Hannah Therese Kramer

July 22, 2009

7 lbs. 5 oz.

Hannah

Mom, Dad and Hannah

Sleeping Baby

Don’t Fall Asleep

Wednesday, July 15th, 2009

I sat to pray and talk to God this morning.  Man, my heart is so full right now.  Full with worry, excitement, impatience, desire, frustration, ideas, heartache, Vision.  SO much of me right now wants to just lay down and rest. To STOP. Everything. Except Judy and the kids. I just want all the time and energy I have to go there. But I feel the drive, the pull, to our Wild at Heart trip for men in November, to a Vision of the ranch, to our growing online business, to building a true community, to getting in top physical shape.  So deep.  I feel God’s call to all of it.  I love it.  It’s incredible to be tapped into that wellspring.  But, like hypothermia, as the cold drains strength, the desire becomes strong to just lay down and rest.  Give up and give in.

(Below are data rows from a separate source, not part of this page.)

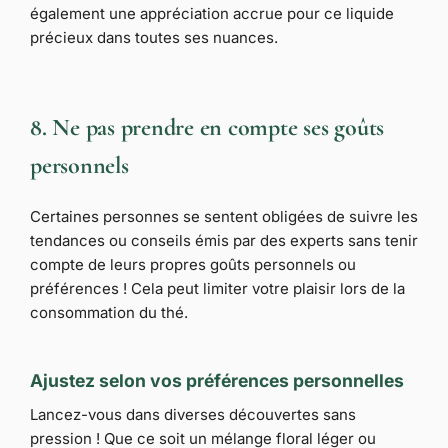
également une appréciation accrue pour ce liquide
précieux dans toutes ses nuances.
8. Ne pas prendre en compte ses goûts
personnels
Certaines personnes se sentent obligées de suivre les
tendances ou conseils émis par des experts sans tenir
compte de leurs propres goûts personnels ou
préférences ! Cela peut limiter votre plaisir lors de la
consommation du thé.
Ajustez selon vos préférences personnelles
Lancez-vous dans diverses découvertes sans
pression ! Que ce soit un mélange floral léger ou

But give in to what?  The slumber is the kiss of death.   It’s a resignation.  A false contentment.  Dispassionate and apathetic.   It is a giving of life over to death.  And like the hypothermic slumber, life can go cold.  We fall asleep.  We become falsely content with chasing mediocrity.  There is a strong likelihood that we haven’t actually ever been really awake.  Or we’ve known moments of “awake-ness” but haven’t had the strength or the people around us to maintain it.  So we long to go back to sleep.

Like Cypher in “The Matrix”.  He was wakened by Morpheus and was called into a titanic struggle for the hearts and minds of other people.  Their mission, as a crew, was to pull people out of the Matrix and invite them into a real existence, in a community that was truly alive.  But Cypher became jaded.  Watch the clip in the sidebar to the right.  Or click here to watch it on YouTube.

Surrounded by wine, steak and a fine cigar, Cypher makes a deal to go back to sleep.  “I don’t want to remember nothing.  NOTHING.  You hear me?”

Let the Matrix take over again.

But I can’t.  (Actually, I can.  You can too.)  We can choose sleep.  (In fact, we need to choose rest.  But they are two different things.)  We can choose mediocrity.  We can choose all those things that we think give us life but actually keep us asleep.

Grandfather spoke about those things that stir our hearts awake to the reality of an unseen and eternal life.  From his native language to English, he translated it as “Inner Vision” or “The Voice of God”.  He said the Voice of God gives us Vision for our lives, our true purpose.  And then he said:

“A person who is not living their Vision is living death.”

And I remember.  I begin to remember why I can’t fall asleep.  Because it would mean death.  It would mean ignoring Vision.  It would mean ceasing to live for others.  Death by selfishness.  Death by numbness.  Death by mediocrity.

I can’t do it.  I won’t do it.

One foot in front of the other.  Stay awake.  Stay alert for the needs of others and rise up to meet them.  Fight.  Live.  Pray.  Listen.  Laugh.  Love.  And wake up the next morning to do it again.